(Collected data)
○ ○ ○ ○ ○

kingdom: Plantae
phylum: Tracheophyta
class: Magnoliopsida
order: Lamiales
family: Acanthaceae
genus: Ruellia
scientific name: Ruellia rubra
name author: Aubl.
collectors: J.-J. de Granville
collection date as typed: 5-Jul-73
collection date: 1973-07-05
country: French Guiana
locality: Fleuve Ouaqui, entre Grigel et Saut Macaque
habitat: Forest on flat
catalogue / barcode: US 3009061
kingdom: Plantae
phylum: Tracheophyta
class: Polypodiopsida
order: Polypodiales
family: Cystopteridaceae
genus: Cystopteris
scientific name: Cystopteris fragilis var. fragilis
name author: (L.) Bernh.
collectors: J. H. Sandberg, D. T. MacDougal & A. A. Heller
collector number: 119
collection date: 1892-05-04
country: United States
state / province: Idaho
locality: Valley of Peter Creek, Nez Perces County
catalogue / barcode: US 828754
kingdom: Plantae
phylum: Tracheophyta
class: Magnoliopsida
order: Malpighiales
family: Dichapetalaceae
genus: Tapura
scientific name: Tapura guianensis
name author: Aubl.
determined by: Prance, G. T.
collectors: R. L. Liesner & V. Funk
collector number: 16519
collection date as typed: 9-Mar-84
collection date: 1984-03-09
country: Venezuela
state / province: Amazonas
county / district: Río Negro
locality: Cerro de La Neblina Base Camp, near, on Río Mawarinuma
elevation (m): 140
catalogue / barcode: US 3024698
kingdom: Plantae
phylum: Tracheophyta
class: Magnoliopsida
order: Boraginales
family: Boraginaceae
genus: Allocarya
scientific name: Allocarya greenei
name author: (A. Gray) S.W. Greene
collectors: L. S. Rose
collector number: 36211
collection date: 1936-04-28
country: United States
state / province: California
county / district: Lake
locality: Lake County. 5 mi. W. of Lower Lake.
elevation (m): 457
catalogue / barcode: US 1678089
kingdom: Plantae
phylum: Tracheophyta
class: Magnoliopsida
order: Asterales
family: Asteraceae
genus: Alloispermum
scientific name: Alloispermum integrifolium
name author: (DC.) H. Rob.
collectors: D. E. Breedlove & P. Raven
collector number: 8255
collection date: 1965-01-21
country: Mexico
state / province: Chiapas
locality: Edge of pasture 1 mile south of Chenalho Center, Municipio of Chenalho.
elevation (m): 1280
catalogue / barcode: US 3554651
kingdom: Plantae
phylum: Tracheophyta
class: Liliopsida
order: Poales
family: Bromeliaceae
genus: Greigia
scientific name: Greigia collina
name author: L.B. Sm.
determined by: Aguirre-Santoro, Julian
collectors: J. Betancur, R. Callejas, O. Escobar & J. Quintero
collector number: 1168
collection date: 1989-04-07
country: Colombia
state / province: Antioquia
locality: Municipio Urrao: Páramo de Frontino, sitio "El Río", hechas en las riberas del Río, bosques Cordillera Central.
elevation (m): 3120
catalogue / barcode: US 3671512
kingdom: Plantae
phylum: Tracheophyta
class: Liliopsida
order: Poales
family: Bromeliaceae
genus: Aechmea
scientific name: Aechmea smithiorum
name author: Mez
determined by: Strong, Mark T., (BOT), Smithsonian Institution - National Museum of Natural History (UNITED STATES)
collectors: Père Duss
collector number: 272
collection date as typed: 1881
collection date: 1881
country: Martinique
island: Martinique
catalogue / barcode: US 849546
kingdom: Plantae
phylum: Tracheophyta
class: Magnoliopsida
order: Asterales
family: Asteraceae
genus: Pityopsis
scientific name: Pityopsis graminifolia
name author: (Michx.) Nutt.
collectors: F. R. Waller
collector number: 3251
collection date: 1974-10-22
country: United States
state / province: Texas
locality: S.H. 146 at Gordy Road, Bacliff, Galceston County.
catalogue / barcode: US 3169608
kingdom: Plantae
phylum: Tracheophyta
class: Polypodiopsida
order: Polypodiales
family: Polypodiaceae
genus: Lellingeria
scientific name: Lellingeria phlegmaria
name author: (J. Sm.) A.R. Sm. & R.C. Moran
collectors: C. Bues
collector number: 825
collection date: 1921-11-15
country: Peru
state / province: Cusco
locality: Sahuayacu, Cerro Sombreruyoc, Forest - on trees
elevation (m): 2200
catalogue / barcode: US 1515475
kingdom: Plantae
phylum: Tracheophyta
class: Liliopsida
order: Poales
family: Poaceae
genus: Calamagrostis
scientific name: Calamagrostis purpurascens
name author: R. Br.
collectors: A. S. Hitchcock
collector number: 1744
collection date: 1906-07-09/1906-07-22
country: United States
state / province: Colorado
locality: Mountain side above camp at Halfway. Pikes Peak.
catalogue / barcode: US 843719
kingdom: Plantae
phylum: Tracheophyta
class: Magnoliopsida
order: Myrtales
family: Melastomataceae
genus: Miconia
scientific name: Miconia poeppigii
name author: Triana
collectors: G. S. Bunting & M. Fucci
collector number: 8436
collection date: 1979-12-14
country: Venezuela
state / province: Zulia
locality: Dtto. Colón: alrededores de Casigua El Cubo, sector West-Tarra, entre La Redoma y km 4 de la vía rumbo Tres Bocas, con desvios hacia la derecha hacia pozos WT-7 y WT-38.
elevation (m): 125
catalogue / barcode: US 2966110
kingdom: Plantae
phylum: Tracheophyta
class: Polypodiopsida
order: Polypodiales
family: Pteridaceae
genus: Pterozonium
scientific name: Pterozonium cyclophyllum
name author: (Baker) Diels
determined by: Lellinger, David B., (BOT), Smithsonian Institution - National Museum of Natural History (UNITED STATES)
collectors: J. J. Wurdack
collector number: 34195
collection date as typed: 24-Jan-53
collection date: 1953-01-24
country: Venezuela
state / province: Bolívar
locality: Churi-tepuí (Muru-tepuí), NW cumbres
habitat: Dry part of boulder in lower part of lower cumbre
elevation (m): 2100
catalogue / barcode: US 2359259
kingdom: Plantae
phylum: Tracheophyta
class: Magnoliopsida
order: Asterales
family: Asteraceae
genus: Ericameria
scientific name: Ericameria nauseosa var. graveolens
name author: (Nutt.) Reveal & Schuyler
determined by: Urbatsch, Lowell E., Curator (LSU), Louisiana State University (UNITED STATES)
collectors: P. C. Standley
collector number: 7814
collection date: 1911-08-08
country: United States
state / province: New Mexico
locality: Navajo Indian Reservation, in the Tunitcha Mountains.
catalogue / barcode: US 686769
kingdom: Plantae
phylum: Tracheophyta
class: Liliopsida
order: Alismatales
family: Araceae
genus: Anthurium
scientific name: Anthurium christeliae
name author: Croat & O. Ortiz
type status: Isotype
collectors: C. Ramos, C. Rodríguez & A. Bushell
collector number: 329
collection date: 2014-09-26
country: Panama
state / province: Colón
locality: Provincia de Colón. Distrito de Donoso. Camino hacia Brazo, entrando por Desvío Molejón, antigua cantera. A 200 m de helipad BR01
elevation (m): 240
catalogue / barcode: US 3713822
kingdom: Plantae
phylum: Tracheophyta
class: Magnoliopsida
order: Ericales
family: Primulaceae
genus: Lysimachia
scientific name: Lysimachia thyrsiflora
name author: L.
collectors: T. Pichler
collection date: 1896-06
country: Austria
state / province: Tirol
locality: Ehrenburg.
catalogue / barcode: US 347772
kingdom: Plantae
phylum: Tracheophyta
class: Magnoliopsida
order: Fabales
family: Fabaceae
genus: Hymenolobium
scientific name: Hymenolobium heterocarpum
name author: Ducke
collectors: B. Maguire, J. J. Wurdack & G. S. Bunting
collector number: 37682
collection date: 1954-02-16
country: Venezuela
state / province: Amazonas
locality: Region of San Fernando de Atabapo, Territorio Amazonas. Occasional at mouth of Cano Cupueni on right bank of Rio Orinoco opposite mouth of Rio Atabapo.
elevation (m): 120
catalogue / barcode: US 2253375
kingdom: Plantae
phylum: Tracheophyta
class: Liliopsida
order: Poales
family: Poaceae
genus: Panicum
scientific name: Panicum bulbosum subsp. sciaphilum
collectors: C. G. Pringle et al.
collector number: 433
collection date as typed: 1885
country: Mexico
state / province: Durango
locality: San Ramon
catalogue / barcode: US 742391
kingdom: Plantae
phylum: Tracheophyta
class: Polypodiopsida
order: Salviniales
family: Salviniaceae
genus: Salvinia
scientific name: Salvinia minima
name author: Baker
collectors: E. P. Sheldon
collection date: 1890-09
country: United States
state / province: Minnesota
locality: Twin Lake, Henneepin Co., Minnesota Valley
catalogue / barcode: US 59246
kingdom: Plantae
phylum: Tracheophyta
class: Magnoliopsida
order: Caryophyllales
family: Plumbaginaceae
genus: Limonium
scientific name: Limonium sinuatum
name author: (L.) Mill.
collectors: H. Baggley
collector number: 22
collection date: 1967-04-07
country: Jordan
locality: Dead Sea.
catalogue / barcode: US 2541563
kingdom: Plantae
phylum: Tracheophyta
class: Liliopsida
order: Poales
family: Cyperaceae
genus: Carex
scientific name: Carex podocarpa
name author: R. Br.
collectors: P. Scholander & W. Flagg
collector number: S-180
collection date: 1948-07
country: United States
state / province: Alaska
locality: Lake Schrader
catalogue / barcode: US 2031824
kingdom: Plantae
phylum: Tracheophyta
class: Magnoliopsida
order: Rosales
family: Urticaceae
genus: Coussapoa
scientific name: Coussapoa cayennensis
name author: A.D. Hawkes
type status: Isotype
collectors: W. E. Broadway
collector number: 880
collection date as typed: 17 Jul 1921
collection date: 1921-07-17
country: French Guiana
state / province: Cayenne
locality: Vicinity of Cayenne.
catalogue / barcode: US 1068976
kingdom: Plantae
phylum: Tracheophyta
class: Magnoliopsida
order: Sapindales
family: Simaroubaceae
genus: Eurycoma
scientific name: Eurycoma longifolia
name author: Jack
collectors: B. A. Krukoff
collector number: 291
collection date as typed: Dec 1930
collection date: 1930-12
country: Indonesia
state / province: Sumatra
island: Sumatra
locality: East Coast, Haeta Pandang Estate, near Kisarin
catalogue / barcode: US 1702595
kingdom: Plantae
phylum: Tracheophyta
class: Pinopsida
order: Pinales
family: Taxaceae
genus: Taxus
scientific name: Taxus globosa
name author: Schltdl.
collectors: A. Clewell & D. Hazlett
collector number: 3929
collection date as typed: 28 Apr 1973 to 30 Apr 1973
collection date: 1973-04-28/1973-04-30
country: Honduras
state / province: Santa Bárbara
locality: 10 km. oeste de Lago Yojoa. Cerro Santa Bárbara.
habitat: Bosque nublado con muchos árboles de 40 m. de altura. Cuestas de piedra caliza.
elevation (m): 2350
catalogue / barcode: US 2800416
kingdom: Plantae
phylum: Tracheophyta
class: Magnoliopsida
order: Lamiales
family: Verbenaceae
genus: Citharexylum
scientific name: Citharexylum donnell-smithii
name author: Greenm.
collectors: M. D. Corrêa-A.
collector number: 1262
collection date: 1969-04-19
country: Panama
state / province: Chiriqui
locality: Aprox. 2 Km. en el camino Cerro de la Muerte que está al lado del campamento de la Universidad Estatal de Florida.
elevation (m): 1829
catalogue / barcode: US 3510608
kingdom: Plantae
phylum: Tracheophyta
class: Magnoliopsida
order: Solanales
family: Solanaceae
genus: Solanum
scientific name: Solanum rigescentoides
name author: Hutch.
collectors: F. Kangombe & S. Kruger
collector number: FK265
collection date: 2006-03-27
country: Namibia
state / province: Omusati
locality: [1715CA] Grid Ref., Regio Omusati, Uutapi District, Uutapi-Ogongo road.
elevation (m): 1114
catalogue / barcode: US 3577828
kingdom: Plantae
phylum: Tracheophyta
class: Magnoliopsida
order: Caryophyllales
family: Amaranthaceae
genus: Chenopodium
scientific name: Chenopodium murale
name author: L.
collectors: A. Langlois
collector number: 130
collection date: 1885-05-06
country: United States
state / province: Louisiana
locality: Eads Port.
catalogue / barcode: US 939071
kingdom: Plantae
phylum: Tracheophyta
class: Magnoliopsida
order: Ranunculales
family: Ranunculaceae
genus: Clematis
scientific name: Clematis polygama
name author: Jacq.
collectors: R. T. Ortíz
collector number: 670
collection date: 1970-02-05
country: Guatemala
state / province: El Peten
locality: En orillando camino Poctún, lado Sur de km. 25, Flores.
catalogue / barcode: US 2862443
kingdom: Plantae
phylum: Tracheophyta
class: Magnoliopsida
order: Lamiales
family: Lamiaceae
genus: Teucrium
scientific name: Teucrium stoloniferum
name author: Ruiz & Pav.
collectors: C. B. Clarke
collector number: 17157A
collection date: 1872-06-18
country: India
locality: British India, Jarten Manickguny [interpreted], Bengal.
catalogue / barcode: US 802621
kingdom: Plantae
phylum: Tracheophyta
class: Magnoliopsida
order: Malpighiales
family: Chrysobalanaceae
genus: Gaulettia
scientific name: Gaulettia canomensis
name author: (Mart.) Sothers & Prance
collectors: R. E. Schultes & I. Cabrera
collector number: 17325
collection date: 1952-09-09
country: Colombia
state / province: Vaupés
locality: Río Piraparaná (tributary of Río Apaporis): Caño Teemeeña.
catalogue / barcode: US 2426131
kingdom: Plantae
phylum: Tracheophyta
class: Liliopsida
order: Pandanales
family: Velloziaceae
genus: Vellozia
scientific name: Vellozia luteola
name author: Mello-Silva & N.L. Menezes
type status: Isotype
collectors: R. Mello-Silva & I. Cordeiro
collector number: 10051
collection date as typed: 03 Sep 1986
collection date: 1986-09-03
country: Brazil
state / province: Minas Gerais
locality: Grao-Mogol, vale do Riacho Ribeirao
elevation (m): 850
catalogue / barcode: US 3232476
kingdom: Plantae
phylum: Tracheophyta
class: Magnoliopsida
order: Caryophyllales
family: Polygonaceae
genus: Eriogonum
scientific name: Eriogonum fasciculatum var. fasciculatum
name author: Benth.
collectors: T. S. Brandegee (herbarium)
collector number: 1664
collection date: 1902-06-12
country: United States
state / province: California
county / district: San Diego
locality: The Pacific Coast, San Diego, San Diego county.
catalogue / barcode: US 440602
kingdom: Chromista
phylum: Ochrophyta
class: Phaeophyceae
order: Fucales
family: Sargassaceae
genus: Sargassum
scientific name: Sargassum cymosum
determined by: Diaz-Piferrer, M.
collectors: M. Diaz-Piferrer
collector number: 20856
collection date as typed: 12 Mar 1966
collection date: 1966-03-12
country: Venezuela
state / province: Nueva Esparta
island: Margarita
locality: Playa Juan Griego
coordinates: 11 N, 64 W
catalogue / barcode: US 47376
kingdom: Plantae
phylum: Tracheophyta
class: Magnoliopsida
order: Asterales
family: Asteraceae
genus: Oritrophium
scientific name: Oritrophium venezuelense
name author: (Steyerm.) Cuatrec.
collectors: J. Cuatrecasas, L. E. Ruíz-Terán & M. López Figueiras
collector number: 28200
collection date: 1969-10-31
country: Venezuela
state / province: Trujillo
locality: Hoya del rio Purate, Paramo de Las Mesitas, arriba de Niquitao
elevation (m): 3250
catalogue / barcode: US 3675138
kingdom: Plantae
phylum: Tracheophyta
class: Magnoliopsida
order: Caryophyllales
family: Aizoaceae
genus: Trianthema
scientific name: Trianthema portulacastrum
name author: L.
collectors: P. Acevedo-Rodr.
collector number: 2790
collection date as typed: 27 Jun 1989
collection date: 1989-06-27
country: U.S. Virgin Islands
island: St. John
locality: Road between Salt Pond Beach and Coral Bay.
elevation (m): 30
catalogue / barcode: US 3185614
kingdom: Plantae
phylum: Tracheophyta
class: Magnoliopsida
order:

○ ○ ○ ○ ○

**What to work on:**
Rewrite everything from the line containing "name author: Schltdl." down to the line containing "collectors: C. B. Clarke", replacing "locality" with "place" and leaving everything else unchanged.

**Response to this task:**
name author: Schltdl.
collectors: A. Clewell & D. Hazlett
collector number: 3929
collection date as typed: 28 Apr 1973 to 30 Apr 1973
collection date: 1973-04-28/1973-04-30
country: Honduras
state / province: Santa Bárbara
place: 10 km. oeste de Lago Yojoa. Cerro Santa Bárbara.
habitat: Bosque nublado con muchos árboles de 40 m. de altura. Cuestas de piedra caliza.
elevation (m): 2350
catalogue / barcode: US 2800416
kingdom: Plantae
phylum: Tracheophyta
class: Magnoliopsida
order: Lamiales
family: Verbenaceae
genus: Citharexylum
scientific name: Citharexylum donnell-smithii
name author: Greenm.
collectors: M. D. Corrêa-A.
collector number: 1262
collection date: 1969-04-19
country: Panama
state / province: Chiriqui
place: Aprox. 2 Km. en el camino Cerro de la Muerte que está al lado del campamento de la Universidad Estatal de Florida.
elevation (m): 1829
catalogue / barcode: US 3510608
kingdom: Plantae
phylum: Tracheophyta
class: Magnoliopsida
order: Solanales
family: Solanaceae
genus: Solanum
scientific name: Solanum rigescentoides
name author: Hutch.
collectors: F. Kangombe & S. Kruger
collector number: FK265
collection date: 2006-03-27
country: Namibia
state / province: Omusati
place: [1715CA] Grid Ref., Regio Omusati, Uutapi District, Uutapi-Ogongo road.
elevation (m): 1114
catalogue / barcode: US 3577828
kingdom: Plantae
phylum: Tracheophyta
class: Magnoliopsida
order: Caryophyllales
family: Amaranthaceae
genus: Chenopodium
scientific name: Chenopodium murale
name author: L.
collectors: A. Langlois
collector number: 130
collection date: 1885-05-06
country: United States
state / province: Louisiana
place: Eads Port.
catalogue / barcode: US 939071
kingdom: Plantae
phylum: Tracheophyta
class: Magnoliopsida
order: Ranunculales
family: Ranunculaceae
genus: Clematis
scientific name: Clematis polygama
name author: Jacq.
collectors: R. T. Ortíz
collector number: 670
collection date: 1970-02-05
country: Guatemala
state / province: El Peten
place: En orillando camino Poctún, lado Sur de km. 25, Flores.
catalogue / barcode: US 2862443
kingdom: Plantae
phylum: Tracheophyta
class: Magnoliopsida
order: Lamiales
family: Lamiaceae
genus: Teucrium
scientific name: Teucrium stoloniferum
name author: Ruiz & Pav.
collectors: C. B. Clarke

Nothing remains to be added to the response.